São essas questões que a Estratégia Latino-Americana de Inteligência Artificial (ELA-IA) tentará abordar, através do trabalho conjunto de pesquisadores, intelectuais e ativistas da área tecnológica. Um dos focos da iniciativa é compreender, por exemplo, os riscos da penetração da IA no Sistema Único de Saúde (SUS) brasileiro – e, ao mesmo tempo, os potenciais da incorporação dessas tecnologias quando colocadas à serviço da população. 

O foco do ELA-IA não é uma coincidência: a Saúde está entre as três principais áreas de investimento e inovação quando se fala de Inteligência Artificial. As outras duas são a financeira e a bélica-militar, explica Leandro Modolo, sociólogo e pesquisador em Saúde Coletiva na Universidade Estadual de Campinas (Unicamp). Não por acaso, vêm se multiplicando os investimentos de empresas como Google, Amazon, Meta e Apple no setor da Saúde. “Hoje, essa é uma das áreas de maior valorização do capital”, afirma o sociólogo, “um dos maiores flancos de inovação e de desenvolvimento”.  Em junho, a revista The Economist revelou que a Alphabet, holding dona da Google, adquiriu cerca de 100 empresas entre 2019 e 2021 na área de ciências vitais e saúde.

Registros do conjunto de dados.
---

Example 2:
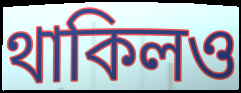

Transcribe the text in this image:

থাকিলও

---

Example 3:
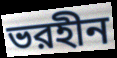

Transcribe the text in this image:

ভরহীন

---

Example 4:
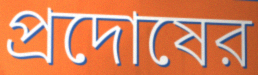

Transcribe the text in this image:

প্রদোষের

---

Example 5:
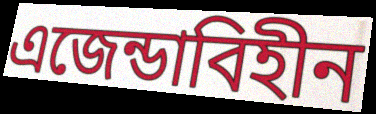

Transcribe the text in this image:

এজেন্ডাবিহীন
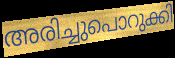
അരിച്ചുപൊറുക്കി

---

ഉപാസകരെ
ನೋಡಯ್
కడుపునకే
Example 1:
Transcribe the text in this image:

...

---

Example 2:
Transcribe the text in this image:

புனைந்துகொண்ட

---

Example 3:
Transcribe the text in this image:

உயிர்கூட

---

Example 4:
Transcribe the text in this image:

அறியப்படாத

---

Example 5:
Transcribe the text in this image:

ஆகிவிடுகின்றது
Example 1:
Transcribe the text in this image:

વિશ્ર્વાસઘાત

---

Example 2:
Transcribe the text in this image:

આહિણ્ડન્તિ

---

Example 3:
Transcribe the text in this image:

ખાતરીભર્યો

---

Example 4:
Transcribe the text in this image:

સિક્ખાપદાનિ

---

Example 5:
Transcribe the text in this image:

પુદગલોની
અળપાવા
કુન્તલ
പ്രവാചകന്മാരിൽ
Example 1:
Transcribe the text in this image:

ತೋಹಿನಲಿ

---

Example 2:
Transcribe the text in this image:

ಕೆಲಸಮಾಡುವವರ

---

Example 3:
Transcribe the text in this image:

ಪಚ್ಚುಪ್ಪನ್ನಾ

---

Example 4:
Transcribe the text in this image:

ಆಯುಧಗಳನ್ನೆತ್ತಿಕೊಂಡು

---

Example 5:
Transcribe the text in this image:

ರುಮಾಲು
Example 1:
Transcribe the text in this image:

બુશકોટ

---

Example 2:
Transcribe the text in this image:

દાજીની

PROBLEMA PROPOSTO 1.
No texto sobre a ELA-IA, além da Saúde, quais são as outras duas principais áreas de investimento e inovação em Inteligência Artificial?
PROBLEMA PROPOSTO 2.
Transcreva literalmente o trecho do texto sobre a ELA-IA de "São essas questões" até "serviço da população.".
PROBLEMA PROPOSTO 3.
Dê continuidade ao texto sobre a ELA-IA e a Inteligência Artificial na Saúde a partir do ponto em que ele termina.
Os registros não são necessários para resolver as tarefas.

RESPOSTA REDIGIDA 1.
A financeira e a bélica-militar.

RESPOSTA REDIGIDA 2.
São essas questões que a Estratégia Latino-Americana de Inteligência Artificial (ELA-IA) tentará abordar, através do trabalho conjunto de pesquisadores, intelectuais e ativistas da área tecnológica. Um dos focos da iniciativa é compreender, por exemplo, os riscos da penetração da IA no Sistema Único de Saúde (SUS) brasileiro – e, ao mesmo tempo, os potenciais da incorporação dessas tecnologias quando colocadas à serviço da população.

RESPOSTA REDIGIDA 3.
Modolo analisa que as Big Techs, corporações que concentram a maior parte do capital produtivo, enxergam o setor da Saúde como uma área de investimento integrada às outras, e não fracionada. O objetivo da ELA-IA ao estudar a Inteligência Artificial será analisá-la dentro do “conjunto da sociedade, com todas suas complexidades”, explica, e a partir do debate ético, propor soluções para a sua aplicação.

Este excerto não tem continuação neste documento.